Recently I was dealing with an issue that a Snowflake query against Parquet file in internal Staging failed with error as below:
Error parsing the parquet file: Not yet implemented: Unsupported encoding. File 'path/to/external/table/partition/xxx-00001.snappy.parquet' Row 0 starts at line 0, column
After researching online, I figured out that it was nothing to do with Snowflake, it was because user used AWS Cost and Usage Report (CUR) tool to generate the Parquet file, which contains a version of Parquet Schema that is currently NOT supported by Snowflake.
This issue can be reproduced by simply use the parquet-tools available online and try to parse the parquet file, it will produce the same error:
parquet-tools csv xxx-00001.snappy.parquet Traceback (most recent call last): File "/usr/local/bin/parquet-tools", line 10, in <module> sys.exit(main()) File "/Library/Python/3.8/site-packages/parquet_tools/cli.py", line 26, in main args.handler(args) File "/Library/Python/3.8/site-packages/parquet_tools/commands/csv.py", line 44, in _cli with get_datafame_from_objs(pfs, args.head) as df: File "/Library/Developer/CommandLineTools/Library/Frameworks/Python3.framework/Versions/3.8/lib/python3.8/contextlib.py", line 113, in __enter__ return next(self.gen) File "/Library/Python/3.8/site-packages/parquet_tools/commands/utils.py", line 190, in get_datafame_from_objs df: Optional[pd.DataFrame] = stack.enter_context(pf.get_dataframe()) File "/Library/Developer/CommandLineTools/Library/Frameworks/Python3.framework/Versions/3.8/lib/python3.8/contextlib.py", line 425, in enter_context result = _cm_type.__enter__(cm) File "/Library/Developer/CommandLineTools/Library/Frameworks/Python3.framework/Versions/3.8/lib/python3.8/contextlib.py", line 113, in __enter__ return next(self.gen) File "/Library/Python/3.8/site-packages/parquet_tools/commands/utils.py", line 71, in get_dataframe yield pq.read_table(local_path).to_pandas() File "/Library/Python/3.8/site-packages/pyarrow/parquet.py", line 1550, in read_table return pf.read(columns=columns, use_threads=use_threads, File "/Library/Python/3.8/site-packages/pyarrow/parquet.py", line 1274, in read table = piece.read(columns=columns, use_threads=use_threads, File "/Library/Python/3.8/site-packages/pyarrow/parquet.py", line 721, in read table = reader.read(**options) File "/Library/Python/3.8/site-packages/pyarrow/parquet.py", line 336, in read return self.reader.read_all(column_indices=column_indices, File "pyarrow/_parquet.pyx", line 1130, in pyarrow._parquet.ParquetReader.read_all File "pyarrow/error.pxi", line 100, in pyarrow.lib.check_status OSError: Not yet implemented: Unsupported encoding.
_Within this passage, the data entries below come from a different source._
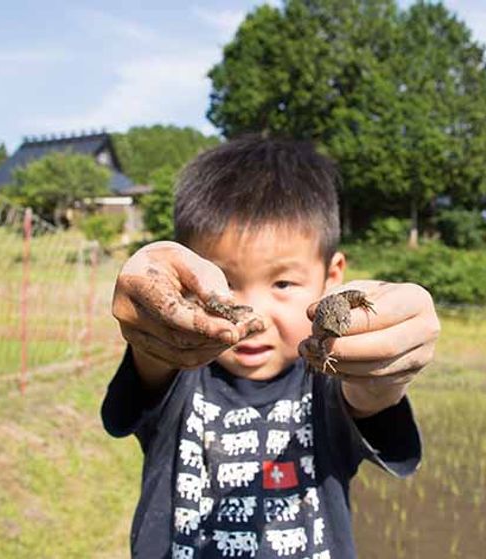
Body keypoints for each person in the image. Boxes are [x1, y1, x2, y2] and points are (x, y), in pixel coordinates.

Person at [101, 135, 440, 558]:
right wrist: (153, 304)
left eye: (282, 283)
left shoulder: (327, 384)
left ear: (332, 278)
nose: (254, 315)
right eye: (223, 285)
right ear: (190, 279)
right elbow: (153, 353)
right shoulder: (179, 371)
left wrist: (390, 364)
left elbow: (371, 396)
This V2 version of Parquet Schema was introduced by PARQUET-458, and it was not considered as production ready at the time (in 2019). Even though we are in 2021, I do not think it has been widely adopted, including Snowflake.
For the time being, until a support is provided, if you are using CUR tool to generate data, please use CSV or JSON instead, to avoid this issue from happening in Snowflake.